If this lot was having me on—

The doorbell went,
one long peal. Again. Miss Reynolds gave an imperious flick of a finger. A lass
scampered off, nightdress billowing about her form, making me swallow.

''Listen,'' I told
her. "I need a lift. Can I have a motor?"

"To what
purpose?" Miss Reynolds was a bargainer.

To the purpose of
stopping one of your illustrious young ladies horribly murdering another of
your I.Y.L. I thought it, but could not say.

"Evening,
all." Cradhead entered briskly, doing the thick copper joke. "Bit
much even for you, Lovejoy."

He meant so many
birds. I was up, beaming.

"Can you drive
fast, Craddie? We've a way to go."

"Fast as I like.
Evening, ladies."

Miss Reynolds came
after, her bulk darkening the hallway. "Lovejoy. You will keep us
informed, won't you? This establishment always has prided itself on the welfare
of its young ladies. We shouldn't want anything untoward—"

My hate suddenly
broke. I turned, thrust my face at hers. She recoiled, actually lifted her arm
to ward off a blow. I never swung it.

"I just don't
believe you never saw the plight of little Connie Hopkins in your rotten
school," I heard myself say. "Or realized the horror Cassandra Clark
was planning. Keep your fucking standards. Headmistress. Find out what happens
any way you can."

Cradhead was alone, I
saw. An unmarked motorcar. He set a siren going somehow, me saying left, head
for town.

"Anything to
tell me, Lovejoy?" he asked conversationally as he roared and braked,
battling the narrow lanes with swift gear changes. "Seeing you've told the
whole school."

We were on the trunk
road before I recovered enough to think. "Do us a favor. Tell them not to
nick Gunge's van for speeding."

He called on a squawk
box. "Description?"

Whoops. I cleared my
throat, looked at the speeding night. "Sort of Bill box, actually. Blue
light."

He inhaled, gathered
himself. "It's a phony police van, lads. Let it through. Follow—" He
glanced at me for confirmation. "Do not detain."

I asked if this
frigging wheelbarrow couldn't go any faster. He set his mouth in a thin line
and drove on, grimmer than before.

 

The town seemed
derelict, empty. But that was only night's hand, cold over everything. The
traffic lights, changing for no traffic to obey, always gives me the spooks.
And that part of town, one of the

oldest, never was
Piccadilly.
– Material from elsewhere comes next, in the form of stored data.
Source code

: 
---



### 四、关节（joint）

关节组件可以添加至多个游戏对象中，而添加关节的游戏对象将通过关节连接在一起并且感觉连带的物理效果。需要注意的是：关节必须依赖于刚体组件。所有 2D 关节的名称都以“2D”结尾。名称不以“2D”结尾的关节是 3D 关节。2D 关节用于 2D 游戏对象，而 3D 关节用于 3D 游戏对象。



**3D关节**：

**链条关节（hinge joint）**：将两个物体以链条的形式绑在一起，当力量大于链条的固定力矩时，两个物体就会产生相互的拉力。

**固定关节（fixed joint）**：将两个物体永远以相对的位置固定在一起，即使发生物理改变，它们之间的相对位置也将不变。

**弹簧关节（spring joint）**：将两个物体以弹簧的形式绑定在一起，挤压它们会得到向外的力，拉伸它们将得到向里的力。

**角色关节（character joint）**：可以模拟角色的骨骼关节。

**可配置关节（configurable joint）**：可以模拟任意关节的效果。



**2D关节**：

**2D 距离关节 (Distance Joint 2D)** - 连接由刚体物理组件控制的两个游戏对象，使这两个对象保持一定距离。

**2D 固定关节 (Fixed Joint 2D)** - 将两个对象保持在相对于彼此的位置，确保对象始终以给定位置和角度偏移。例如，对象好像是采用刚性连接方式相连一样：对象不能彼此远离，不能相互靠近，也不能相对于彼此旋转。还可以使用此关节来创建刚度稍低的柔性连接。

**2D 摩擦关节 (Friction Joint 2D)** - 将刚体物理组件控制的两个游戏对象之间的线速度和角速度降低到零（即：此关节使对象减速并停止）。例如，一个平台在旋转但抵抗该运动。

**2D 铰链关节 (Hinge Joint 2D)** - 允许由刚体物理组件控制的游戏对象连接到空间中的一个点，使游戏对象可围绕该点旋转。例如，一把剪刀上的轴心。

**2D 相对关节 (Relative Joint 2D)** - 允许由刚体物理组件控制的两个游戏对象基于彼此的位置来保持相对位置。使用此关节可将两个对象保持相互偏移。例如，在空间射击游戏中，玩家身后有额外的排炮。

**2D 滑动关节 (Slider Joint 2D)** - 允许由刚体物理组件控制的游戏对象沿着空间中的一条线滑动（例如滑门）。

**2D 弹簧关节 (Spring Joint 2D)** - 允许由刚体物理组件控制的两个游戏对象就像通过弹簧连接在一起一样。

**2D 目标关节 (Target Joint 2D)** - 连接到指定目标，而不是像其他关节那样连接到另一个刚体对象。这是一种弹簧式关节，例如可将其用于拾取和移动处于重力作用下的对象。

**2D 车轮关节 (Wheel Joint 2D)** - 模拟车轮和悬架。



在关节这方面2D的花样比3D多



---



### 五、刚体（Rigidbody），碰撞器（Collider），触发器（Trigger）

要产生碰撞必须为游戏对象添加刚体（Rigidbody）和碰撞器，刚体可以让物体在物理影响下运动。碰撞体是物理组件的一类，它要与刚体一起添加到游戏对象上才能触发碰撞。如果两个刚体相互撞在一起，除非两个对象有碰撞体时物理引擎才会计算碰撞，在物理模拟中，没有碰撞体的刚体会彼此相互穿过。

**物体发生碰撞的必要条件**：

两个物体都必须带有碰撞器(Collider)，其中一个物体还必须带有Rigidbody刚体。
Like I said, it's got old buildings antedating the Tudors.

No light in the upper
story where Marvella held her rejuvenation clinics, or what, while her pal's
snake eyes stared.

"She has a
snake," I told Cradhead. "Watch out."

"Snake snake,
old chap?" he asked.

"Real. It's
enormous. In a cage."

Gunge had barely
arrived. He was trying the door. Two Old Bill cars were winking blue
fractiousness, five or six uniformed bobbies milling uncertainly. They hadn't
been told what brain cells to use—always assuming, of course. They're taught to
surge to no effect in basic training. They stared at me, a barefooted fireman
in part of a uniform.

"Break it,
lads," Craddie said.

Neurones chugged into
life on command: Break it.

They leapt and
crushed the door in, stood back with pride as me and Cradhead bounded up the
stairs after Gunge's massive bulk ripped on and through. He was so worked up he
didn't put the lights on. I did, knowing where the switches were. Cradhead
noticed that, said nothing. The constabulary came thundering after.

"Phew.
Christ."

The stench was
appalling. Nothing in the sparse outer room. Nothing really in the massage
room, the long upper story with its beams and plain ancient walls. I was struck
by the curious resemblance to the chapel-like form of the place.